Kreiling, supra, at 479-80 (footnotes omitted).

.There remain (a) the “gender bias” argument advanced by the state and (b) the issue of whether to admit evidence that defendant's profile was the only one found in the BCA database that matched the DNA profile of the unknown suspect.

(a) In its petition for rehearing in the trial court, the state for the first time claimed that exclusion of the random match probability constitutes "gender bias" because in a large majority of the cases in which DNA evidence is used the victims are women. The trial court did not address the issue. The state raised the issue in its brief, arguing emotionally, "The time has come to stop settling the rights of defendants on the backs of female victims of sexual violence.” However, we note that the state’s attorney did not argue the issue in oral argument. Suffice it to say, our decisions governing the presentation of expert opinion testimony based on DNA identification techniques are equally applicable in all criminal cases regardless of the gender of the victims or the defendants, and we have no difficulty in rejecting this argument.
(b) The trial court's order permits the state to present evidence that defendant’s profile was the only one in the BCA database that matched the DNA of the unknown semen. While there may be merit in informing the jury that a search of a database containing defendant's DNA and the DNA of a number of other people led to the discovery of a preliminary "match” and to the state's focusing on defendant as a suspect, we see no need to inform the jury of the fact that the database is the BCA’s database of sex offenders.
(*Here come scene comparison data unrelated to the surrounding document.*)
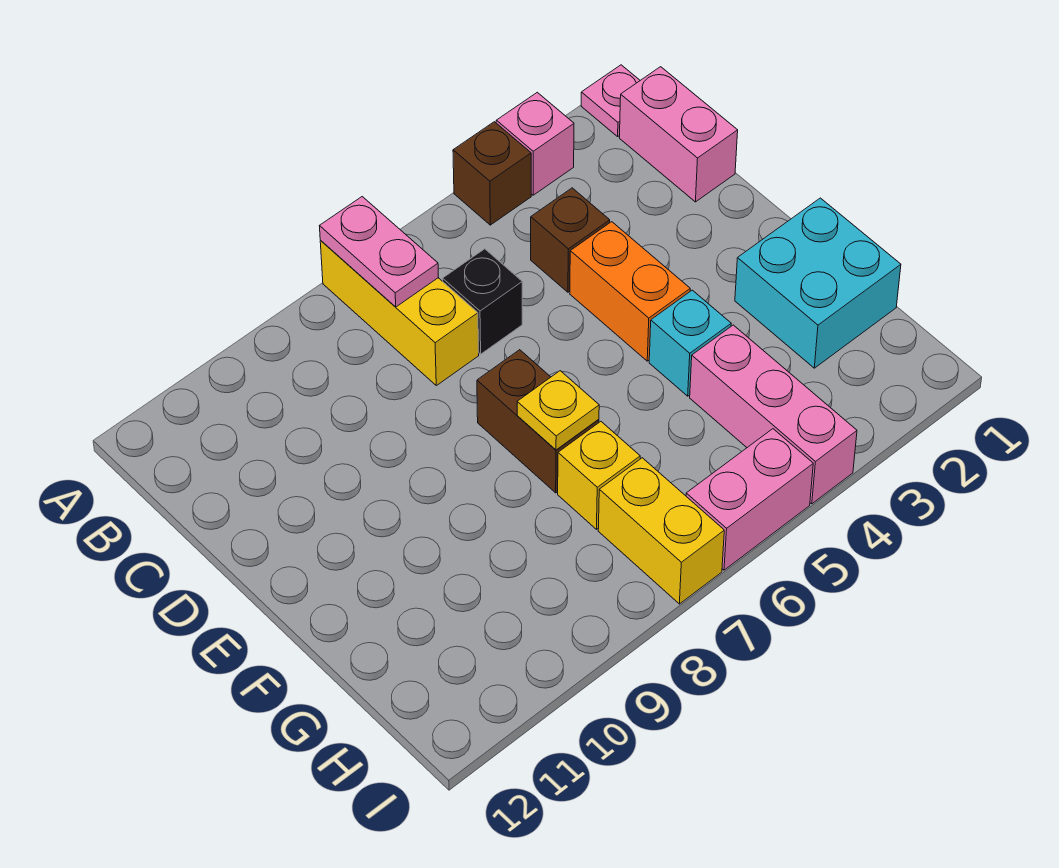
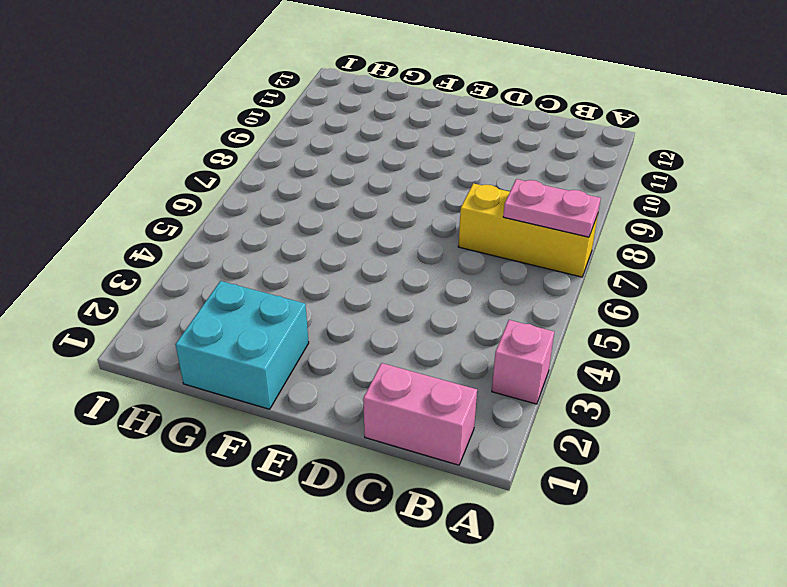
none -> pink 1x1 plate [581,65,640,136]
none -> brown 1x1 brick [453,122,531,225]
none -> brown 1x1 brick [531,188,610,292]

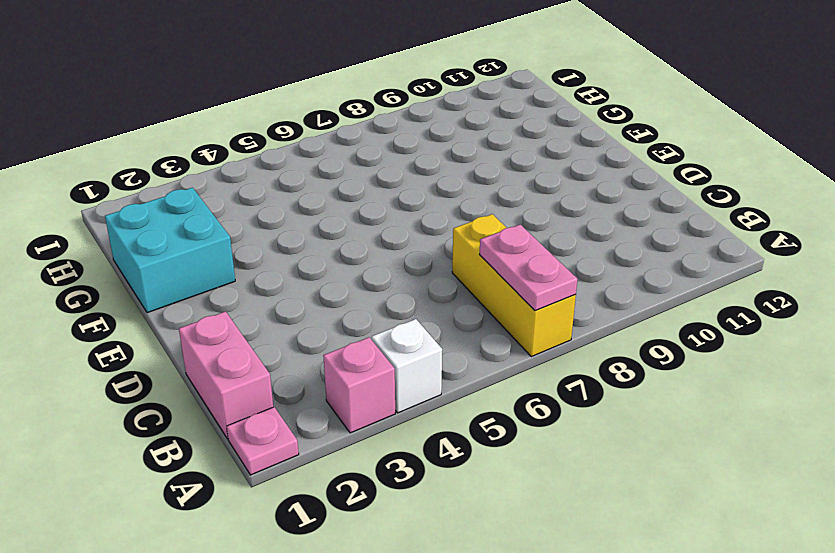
white 1x1 brick [372,319,442,413] -> brown 1x1 brick [453,122,531,225]
none -> brown 1x1 brick [531,188,610,292]
none -> black 1x1 brick [443,249,522,354]
none -> orange 1x2 brick [570,222,690,361]

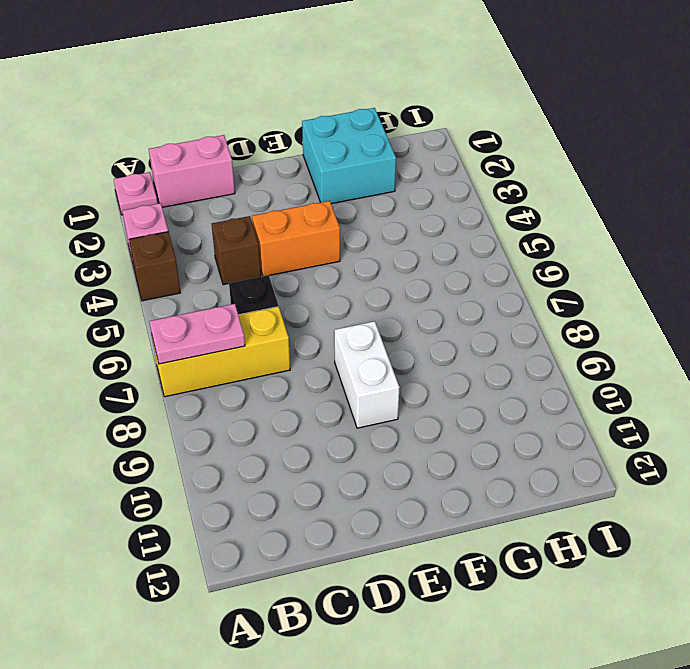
white 1x2 brick [334,321,400,428] -> none
none -> brown 1x2 brick [477,350,599,493]
none -> cyan 1x1 brick [649,290,731,396]
none -> pink 1x3 brick [690,325,857,504]

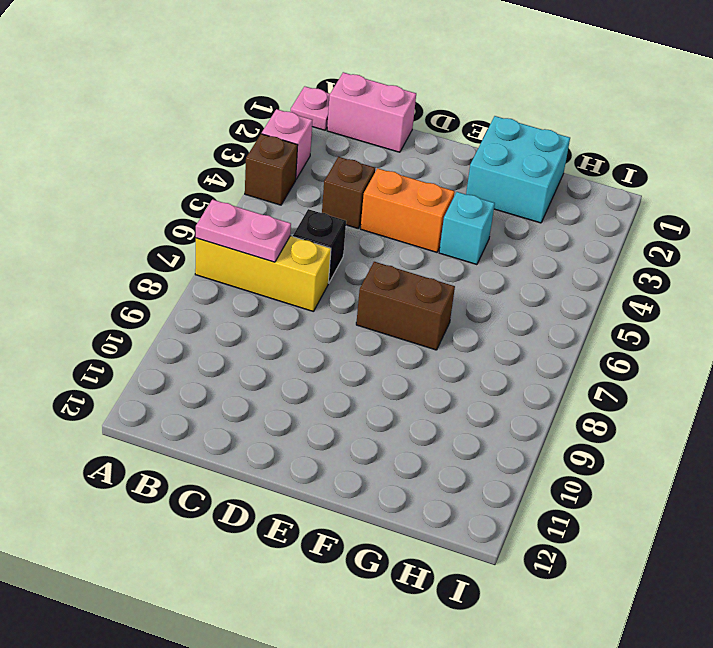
none -> pink 1x3 brick [690,325,857,504]
none -> yellow 1x1 brick [558,422,640,529]
none -> yellow 1x2 brick [598,458,724,604]

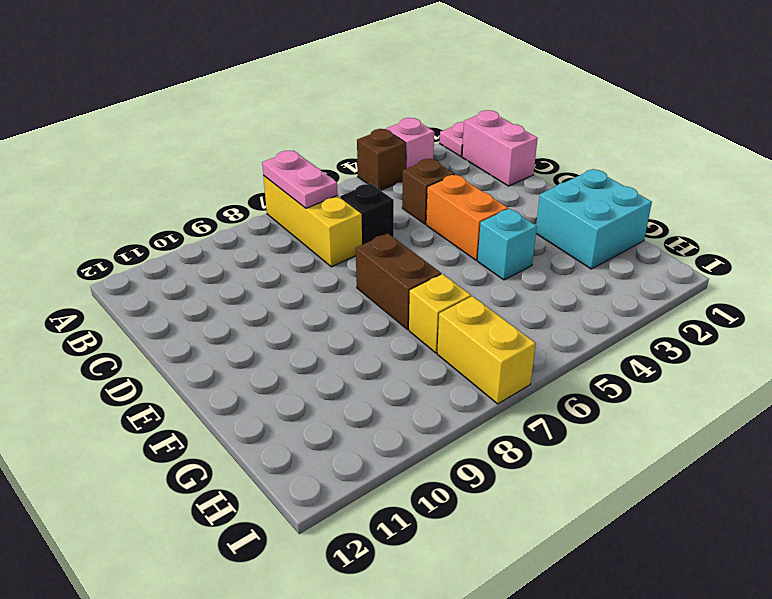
none -> pink 1x3 brick [690,325,857,504]
none -> pink 1x2 brick [686,429,813,570]
none -> yellow 1x1 plate [517,371,599,450]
. In exercising its discretion under Rule 403, the trial court should assure itself that the defendant has had adequate notice of the state's intended use of the evidence; that the state has taken all reasonable steps to preserve the bodily samples so that a defense expert may, if the defense so chooses, subject the evidence to independent analysis; and that any indigent defendant has reasonable access to expert support at public expense.

. The content of cautionary instructions must develop on a case-by-case basis.